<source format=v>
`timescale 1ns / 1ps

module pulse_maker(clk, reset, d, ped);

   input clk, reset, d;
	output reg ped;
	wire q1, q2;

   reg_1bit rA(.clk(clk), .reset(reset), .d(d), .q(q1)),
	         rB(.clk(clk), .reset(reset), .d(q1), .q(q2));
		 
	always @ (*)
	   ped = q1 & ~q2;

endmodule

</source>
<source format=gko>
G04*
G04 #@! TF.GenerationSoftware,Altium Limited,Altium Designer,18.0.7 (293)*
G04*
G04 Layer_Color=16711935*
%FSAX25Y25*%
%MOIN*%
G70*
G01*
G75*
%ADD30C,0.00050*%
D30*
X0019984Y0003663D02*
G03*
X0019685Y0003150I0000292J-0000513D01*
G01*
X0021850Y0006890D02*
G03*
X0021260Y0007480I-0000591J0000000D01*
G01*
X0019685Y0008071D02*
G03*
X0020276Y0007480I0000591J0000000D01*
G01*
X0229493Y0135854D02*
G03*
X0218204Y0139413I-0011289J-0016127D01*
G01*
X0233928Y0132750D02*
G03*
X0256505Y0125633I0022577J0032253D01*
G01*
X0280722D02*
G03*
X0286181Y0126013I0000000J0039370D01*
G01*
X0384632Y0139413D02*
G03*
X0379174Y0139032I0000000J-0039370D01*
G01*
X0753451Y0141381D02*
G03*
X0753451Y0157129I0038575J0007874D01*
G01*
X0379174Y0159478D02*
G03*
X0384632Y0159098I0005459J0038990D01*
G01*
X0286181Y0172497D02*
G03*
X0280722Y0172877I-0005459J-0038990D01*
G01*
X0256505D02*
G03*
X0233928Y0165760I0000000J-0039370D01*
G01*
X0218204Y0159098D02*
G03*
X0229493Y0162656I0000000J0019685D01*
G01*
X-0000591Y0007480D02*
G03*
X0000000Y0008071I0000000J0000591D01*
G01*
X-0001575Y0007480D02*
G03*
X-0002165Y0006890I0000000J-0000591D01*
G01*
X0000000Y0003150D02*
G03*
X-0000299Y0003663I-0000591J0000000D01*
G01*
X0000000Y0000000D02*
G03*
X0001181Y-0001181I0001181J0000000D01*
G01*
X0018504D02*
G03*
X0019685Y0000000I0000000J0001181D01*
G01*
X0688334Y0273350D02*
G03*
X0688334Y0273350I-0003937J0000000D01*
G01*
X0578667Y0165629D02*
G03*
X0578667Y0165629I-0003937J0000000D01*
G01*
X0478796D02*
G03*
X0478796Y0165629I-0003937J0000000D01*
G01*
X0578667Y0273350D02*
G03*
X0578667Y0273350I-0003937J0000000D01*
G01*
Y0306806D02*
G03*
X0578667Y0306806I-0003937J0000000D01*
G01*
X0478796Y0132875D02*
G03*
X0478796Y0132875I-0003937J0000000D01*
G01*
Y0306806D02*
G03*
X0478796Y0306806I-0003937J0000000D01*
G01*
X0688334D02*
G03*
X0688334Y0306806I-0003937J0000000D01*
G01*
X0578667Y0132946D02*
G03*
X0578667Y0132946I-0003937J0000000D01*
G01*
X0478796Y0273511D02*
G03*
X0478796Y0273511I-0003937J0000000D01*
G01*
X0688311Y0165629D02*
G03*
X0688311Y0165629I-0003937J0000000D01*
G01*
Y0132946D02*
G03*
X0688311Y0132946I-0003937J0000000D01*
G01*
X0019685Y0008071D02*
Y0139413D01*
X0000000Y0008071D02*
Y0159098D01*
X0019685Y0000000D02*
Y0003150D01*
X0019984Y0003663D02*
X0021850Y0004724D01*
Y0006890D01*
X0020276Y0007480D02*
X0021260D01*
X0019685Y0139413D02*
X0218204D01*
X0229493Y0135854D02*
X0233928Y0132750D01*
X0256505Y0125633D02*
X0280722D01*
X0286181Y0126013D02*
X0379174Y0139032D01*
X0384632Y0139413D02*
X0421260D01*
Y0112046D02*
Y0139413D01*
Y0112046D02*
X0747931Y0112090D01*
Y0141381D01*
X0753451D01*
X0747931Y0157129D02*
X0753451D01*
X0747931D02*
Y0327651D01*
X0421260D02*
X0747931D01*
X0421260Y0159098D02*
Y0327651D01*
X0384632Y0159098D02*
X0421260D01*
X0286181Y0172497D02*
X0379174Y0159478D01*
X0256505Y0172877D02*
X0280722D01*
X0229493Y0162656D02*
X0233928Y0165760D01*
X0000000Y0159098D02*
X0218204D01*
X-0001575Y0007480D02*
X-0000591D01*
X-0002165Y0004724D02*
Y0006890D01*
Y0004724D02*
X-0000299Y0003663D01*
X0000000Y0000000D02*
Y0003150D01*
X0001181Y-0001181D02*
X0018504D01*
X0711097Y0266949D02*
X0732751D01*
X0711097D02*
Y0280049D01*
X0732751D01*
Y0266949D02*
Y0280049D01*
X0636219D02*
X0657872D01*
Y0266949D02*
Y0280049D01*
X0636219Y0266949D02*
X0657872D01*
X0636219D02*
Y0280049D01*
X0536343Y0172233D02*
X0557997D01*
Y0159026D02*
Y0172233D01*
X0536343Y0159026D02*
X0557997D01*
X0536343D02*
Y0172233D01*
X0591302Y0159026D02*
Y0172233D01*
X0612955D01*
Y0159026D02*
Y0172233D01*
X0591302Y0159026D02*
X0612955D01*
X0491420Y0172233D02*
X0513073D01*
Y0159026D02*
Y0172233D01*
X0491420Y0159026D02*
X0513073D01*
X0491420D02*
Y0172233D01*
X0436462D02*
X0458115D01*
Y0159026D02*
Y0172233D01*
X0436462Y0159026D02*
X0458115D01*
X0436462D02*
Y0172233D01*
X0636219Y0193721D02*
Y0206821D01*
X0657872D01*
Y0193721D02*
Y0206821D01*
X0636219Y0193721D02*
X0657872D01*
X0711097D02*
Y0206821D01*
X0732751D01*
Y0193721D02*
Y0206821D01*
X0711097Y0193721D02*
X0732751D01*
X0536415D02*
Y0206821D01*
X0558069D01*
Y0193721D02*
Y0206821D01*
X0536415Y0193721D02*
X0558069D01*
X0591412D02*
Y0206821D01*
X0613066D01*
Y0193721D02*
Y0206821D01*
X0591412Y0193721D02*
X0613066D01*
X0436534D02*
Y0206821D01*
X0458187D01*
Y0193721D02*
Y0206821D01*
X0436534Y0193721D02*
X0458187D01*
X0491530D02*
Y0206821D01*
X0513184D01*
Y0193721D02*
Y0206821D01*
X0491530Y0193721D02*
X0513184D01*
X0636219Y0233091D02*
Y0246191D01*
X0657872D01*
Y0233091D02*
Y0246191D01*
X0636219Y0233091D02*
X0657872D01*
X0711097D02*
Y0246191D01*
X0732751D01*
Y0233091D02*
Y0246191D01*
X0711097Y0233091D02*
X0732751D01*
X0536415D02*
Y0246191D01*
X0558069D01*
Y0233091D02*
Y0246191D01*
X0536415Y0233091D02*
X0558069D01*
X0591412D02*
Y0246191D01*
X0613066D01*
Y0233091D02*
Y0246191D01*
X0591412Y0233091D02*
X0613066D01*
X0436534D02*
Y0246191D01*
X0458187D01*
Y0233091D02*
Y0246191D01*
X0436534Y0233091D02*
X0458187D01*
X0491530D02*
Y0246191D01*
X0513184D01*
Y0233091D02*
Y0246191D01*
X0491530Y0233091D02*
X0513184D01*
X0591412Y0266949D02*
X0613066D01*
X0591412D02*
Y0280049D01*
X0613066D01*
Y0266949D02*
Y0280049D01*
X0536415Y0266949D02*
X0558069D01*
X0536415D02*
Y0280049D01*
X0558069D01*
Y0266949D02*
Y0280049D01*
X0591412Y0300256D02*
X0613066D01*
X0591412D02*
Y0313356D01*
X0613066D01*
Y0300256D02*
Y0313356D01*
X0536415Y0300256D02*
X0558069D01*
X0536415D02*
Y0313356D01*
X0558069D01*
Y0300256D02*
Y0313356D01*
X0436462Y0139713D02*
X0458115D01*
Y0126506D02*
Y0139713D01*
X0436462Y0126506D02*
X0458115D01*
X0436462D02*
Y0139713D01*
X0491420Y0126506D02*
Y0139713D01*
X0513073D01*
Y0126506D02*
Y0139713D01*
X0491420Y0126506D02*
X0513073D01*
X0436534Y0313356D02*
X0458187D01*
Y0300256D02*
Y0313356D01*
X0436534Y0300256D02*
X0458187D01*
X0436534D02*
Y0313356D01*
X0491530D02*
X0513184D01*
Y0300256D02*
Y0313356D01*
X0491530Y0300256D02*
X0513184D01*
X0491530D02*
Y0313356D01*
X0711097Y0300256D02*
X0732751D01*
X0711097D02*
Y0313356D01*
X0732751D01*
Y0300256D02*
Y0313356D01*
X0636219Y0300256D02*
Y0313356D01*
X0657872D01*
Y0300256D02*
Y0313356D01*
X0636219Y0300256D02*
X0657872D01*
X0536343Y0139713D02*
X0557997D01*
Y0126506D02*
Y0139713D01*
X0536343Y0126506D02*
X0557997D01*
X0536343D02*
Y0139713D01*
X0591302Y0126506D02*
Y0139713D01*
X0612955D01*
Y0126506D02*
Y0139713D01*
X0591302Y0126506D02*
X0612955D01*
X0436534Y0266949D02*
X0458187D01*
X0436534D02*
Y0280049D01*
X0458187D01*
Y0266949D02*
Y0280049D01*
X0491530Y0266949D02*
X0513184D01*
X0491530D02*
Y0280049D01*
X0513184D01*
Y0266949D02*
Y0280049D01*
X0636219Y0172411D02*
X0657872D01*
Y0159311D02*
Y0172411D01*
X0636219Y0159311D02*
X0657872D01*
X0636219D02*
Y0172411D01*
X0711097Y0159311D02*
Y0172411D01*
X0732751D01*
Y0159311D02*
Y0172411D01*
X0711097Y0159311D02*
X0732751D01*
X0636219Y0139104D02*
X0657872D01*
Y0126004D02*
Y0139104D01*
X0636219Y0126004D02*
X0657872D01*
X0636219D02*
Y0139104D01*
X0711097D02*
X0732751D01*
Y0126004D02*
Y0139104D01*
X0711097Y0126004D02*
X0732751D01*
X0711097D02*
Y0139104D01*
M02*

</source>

****************

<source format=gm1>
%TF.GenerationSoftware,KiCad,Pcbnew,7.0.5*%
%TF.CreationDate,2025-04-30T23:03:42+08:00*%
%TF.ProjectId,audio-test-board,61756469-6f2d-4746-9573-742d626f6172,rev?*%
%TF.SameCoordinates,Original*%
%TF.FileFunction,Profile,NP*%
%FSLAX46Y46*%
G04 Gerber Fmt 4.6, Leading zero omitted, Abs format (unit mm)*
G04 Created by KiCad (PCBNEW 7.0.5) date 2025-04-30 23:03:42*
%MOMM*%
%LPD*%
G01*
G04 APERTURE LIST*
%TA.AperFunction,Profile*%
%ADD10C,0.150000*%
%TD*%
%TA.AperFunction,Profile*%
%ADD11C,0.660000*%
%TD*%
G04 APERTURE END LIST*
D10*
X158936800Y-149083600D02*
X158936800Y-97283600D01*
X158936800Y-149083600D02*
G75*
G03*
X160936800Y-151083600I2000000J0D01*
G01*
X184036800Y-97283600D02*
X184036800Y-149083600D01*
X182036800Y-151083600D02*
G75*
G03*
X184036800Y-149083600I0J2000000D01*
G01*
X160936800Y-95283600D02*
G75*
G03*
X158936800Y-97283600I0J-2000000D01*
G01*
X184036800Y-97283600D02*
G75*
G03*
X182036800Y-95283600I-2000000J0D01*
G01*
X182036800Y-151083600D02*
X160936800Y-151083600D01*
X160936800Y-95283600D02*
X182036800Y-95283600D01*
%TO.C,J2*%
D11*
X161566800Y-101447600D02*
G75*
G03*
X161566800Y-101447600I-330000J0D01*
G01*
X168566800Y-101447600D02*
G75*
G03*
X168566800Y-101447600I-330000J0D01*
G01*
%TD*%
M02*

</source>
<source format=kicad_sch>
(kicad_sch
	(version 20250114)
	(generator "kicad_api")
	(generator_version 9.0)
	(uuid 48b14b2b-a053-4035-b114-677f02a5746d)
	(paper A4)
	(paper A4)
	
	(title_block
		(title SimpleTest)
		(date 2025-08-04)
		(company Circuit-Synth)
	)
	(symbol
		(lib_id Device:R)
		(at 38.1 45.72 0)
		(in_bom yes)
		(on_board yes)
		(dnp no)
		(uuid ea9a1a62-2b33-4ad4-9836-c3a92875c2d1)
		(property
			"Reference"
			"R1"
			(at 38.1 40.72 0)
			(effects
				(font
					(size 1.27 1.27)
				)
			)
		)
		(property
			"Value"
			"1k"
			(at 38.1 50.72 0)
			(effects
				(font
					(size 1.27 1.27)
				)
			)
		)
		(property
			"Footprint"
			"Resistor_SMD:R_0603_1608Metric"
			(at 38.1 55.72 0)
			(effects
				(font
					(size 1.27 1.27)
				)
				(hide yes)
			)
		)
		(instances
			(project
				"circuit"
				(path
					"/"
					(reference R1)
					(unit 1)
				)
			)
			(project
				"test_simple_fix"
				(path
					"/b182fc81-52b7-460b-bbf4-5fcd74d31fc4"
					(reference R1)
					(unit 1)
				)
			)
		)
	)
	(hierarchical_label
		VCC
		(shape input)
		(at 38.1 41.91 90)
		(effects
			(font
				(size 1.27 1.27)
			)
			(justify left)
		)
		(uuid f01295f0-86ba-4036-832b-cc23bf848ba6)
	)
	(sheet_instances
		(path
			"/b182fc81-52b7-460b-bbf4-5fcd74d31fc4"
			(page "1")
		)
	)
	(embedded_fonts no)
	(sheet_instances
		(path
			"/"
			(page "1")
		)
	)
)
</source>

****************

• _DIRECTIONS FOR THIS TASK_
Scan the material above for the string "APERTURE", and copy every line where it is found.

• _TASK RESULT_
G04 APERTURE LIST*
G04 APERTURE END LIST*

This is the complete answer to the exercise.